Question:
I'm looking to add video surveillance to my home automation rig on the
cheap. Real cheap. Egghead.com is selling a color Vivitar PC camera
(like the Connectix QuickCam) for 39 bucks. Does anyone know if it's
possible to remove the parallel port connecter and replace with an
RCA-type jack to a monitor or VCR? (and of course, get a usable picture
out of it!) Seems like it's just a CMOS board camera inside, but I don't
know if the CPU takes over any of the functions ordinarily found on the
camera board. Like I say, trying to work this real cheap!
Where can I buy a cheap Security Camera Video Surveillance?
Answer:Originally cameras were analog tubes, and they generated a swept analog
signal (NTSC composite video). When CCD's came along, they were a pixel
oriented (say 512x512 array) and needed circuitry to take the digital
values from each pixel element and massage them into the analog NTSC
signal all the rest of the world was used to seeing.

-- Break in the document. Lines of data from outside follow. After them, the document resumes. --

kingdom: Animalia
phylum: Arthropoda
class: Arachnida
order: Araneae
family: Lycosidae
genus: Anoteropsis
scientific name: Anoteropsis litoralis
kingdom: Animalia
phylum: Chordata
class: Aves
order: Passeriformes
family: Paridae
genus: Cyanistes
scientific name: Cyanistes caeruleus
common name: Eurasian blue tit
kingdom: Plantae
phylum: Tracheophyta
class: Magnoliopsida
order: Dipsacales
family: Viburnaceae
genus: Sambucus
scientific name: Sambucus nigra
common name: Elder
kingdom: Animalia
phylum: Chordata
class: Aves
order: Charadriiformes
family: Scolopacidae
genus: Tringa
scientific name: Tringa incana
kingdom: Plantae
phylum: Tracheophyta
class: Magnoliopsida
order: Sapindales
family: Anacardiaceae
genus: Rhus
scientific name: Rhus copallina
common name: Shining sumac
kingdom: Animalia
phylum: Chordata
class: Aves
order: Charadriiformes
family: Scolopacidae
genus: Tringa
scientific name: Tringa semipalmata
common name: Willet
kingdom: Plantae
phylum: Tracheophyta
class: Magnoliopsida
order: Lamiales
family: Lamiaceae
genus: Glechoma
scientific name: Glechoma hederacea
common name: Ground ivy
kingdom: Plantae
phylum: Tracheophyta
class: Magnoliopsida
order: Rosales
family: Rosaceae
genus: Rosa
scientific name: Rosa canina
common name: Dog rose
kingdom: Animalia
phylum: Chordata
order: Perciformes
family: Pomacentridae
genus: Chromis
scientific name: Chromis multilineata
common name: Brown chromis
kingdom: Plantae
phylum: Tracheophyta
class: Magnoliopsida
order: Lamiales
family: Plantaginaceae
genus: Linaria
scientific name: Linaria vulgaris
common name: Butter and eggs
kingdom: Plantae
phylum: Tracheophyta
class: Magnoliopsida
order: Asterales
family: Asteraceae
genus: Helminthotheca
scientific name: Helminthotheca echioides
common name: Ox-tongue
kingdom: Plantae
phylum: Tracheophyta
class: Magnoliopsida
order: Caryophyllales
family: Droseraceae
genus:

Of course, to use this in a computer, you needed to take that analog NTSC
video signal, and digitize it back into bits so the computer could deal
with it.
Connectix recognised that it was dumb to take a digital array, convert it
to an analog signal, then use a digitizer board to take the analog back
to digital again. So they built cameras that took the digital values from
the CCD elements, and streamed them out as digital values either via a
parallel port a byte at a time, or in a serial fashion over a serial
connection for Macs. Removes the cost (and D/A and A/D errors) of the two
unneeded conversions, so they can be cheaper.
But, that means that the connectix, and other cams with parallel or
serial ports, don't have the circuitry on board to make the analog signal
that your monitor or VCR is built to accept. They make a stream of
digital values, the monitor and vcr expect an analog signal. Sorry.